History of Radical Hysterectomy
The surgical treatment of cancer of the cervix is the primary operation that spawned the specialty of gynecologic oncology. Therefore, a review of the history of the radical hysterectomy and pelvic lymph node dissection is of significance. For this review, I draw heavily from the book, “Surgical Treatment of Cancer of the Cervix,” by Joe V. Meigs, published in 1954.
In the 19th century, the diagnosis of cancer of the cervix “is enough to make a physician’s heart sink as it is ipso facto a prognosis of death.”
John G. Clark, of Philadelphia, and E. Reis, of Chicago, published the first experience in the United States with the radical abdominal operation for cancer of the cervix.
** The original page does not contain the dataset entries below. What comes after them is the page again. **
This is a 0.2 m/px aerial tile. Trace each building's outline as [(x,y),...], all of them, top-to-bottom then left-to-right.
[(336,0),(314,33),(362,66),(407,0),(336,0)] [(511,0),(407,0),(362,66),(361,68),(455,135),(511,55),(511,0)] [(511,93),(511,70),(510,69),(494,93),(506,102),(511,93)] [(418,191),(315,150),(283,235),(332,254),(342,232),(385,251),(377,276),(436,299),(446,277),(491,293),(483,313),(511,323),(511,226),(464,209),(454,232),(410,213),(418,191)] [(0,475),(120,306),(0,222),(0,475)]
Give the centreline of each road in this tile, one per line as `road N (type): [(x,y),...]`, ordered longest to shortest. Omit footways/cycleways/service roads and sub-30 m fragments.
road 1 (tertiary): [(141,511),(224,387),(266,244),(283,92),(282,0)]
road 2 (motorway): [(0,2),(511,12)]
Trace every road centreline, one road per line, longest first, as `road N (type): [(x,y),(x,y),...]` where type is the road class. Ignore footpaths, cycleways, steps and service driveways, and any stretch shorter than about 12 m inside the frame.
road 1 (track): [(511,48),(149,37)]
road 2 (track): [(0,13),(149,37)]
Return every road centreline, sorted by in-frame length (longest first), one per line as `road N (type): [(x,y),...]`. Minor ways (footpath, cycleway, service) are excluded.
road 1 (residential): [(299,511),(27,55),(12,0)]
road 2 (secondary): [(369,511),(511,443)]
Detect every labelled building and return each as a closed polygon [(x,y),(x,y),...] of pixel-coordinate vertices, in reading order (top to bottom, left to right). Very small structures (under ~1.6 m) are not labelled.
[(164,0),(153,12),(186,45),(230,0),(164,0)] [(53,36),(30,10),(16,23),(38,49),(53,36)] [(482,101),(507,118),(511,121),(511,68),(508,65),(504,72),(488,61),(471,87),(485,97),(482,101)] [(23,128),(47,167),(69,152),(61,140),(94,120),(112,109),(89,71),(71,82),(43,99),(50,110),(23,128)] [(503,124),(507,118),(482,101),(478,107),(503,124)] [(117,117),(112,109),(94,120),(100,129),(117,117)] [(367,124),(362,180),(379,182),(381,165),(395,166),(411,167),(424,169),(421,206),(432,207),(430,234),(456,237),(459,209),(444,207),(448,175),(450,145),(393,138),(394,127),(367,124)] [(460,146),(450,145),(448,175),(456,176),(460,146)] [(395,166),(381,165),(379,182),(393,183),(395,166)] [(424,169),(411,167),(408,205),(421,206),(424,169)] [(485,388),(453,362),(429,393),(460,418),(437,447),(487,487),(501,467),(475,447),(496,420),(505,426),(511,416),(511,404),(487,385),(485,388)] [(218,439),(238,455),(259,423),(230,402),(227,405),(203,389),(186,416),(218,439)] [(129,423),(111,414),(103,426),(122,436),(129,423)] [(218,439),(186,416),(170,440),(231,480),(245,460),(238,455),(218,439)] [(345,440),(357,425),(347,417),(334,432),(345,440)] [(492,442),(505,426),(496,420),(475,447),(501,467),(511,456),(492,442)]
Ernst Wertheim, of Vienna, performed his first operation in 1898 and published his result of the first 27 patients in 1900. In 1912, he published his results of 500 women who had the Wertheim operation performed from 1898 to 1911. The staging of cancer of the cervix was termed operable, borderline, and inoperable in patients. Operable was defined by disease confined to the cervix without extent to the parametrium. Borderline consisted of patients with doughy or edematous feel to the parametria. Inoperable was disease extended to the broad ligament, sidewall, bladder, or bowel. The surgical treatment of the cancer of the cervix was compromised by the low rate of operability, ranging from 15% to 40%, the high mortality of the operation from hemorrhage and infection (5% to 26%), and at best a 39% 5-year cure rate (Clark). These were the discouraging statistics in 1917.
Radium was discovered in 1898 and clinical use began in 1903. Howard Kelly at Johns Hopkins was an early adapter of radium for cervical cancer and reported 213 cases treated from 1909 to 1915. He stated it wasn’t until 1912 that they secured enough radium to employ it systematically. Of the first 14 “operable” patients, 10 were treated with surgery followed by prophylactic radium and 4 were treated with radium alone. All 14 of the patients were disease free at 2 years, indicating that treatment with radium alone could cure operable patients.
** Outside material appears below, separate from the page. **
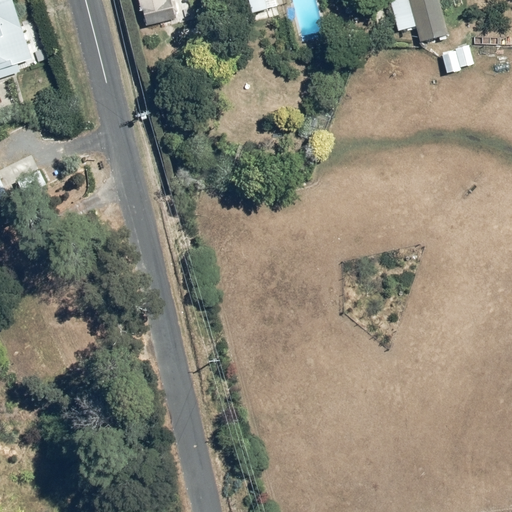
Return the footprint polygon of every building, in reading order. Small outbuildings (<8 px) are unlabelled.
[(0,0),(0,78),(49,63),(35,21),(20,26),(11,0),(0,0)] [(137,0),(144,28),(183,19),(178,0),(137,0)] [(243,0),(247,14),(274,7),(272,0),(243,0)] [(415,27),(419,43),(437,38),(438,42),(450,39),(440,0),(387,0),(396,32),(415,27)] [(453,45),(458,68),(474,65),(469,42),(453,45)]
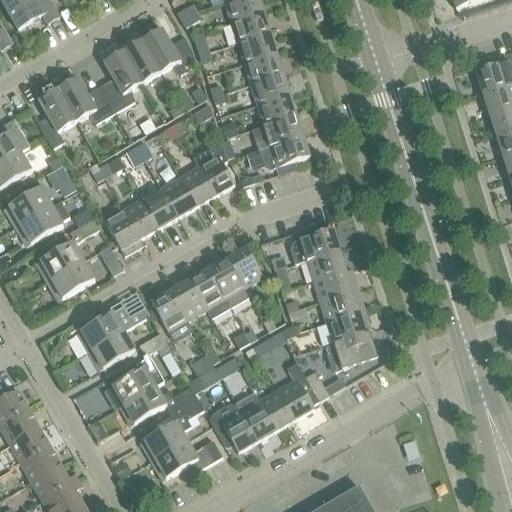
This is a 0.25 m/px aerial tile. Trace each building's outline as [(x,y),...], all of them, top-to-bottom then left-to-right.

By 1920, most hospitals had adopted radium even in operable patients and were reporting 50% curability in the operable group. The mortality rate was nil. Compared to the 5% to 26% mortality from surgery and the significantly lower cure rates of 20% to 40%, it was easy to understand the enthusiasm for radium. Even John G. Clark, one of the developers of the radical hysterectomy, incorporated it into his program (1923).
Clark also pointed out that the divergent results of either treatment probably were due to the inconsistent method of categorizing patients as operable or nonoperable. Some reports included a “borderline” category. In 1928, the Radiological Sub-Commission of the Health Organization of the League of Nations under guidance of Dr. J. Heyman of the Radiumhemmet produced 4 stages very similar to those utilized by FIGO in 1958: stage 1 confined to the cervix; stage 2 parametrial spread; stage 3 fixed to the pelvic wall; stage 4 metastasis.
Joe V. Meigs is given credit for the rebirth of the radical hysterectomy in North America. He began his internship in 1917 when the enthusiasm for radium was building. After years of satisfaction for radium and later roentgen-ray therapy, he noted that patients would fail radium treatment when they should have been cured with surgery. This observation and the decrease in operative mortality with the introduction of blood transfusion after WWI and the discovery of sulfa drugs in 1935 led to a resurgence in the radical hysterectomy.
Meigs visited the prominent surgeons who had continued to perform the operation—Bonney in London, Adler in the Wertheim clinic in Vienna, Wanekros in Dresden, and Taussig in St. Louis—to see their technique and results.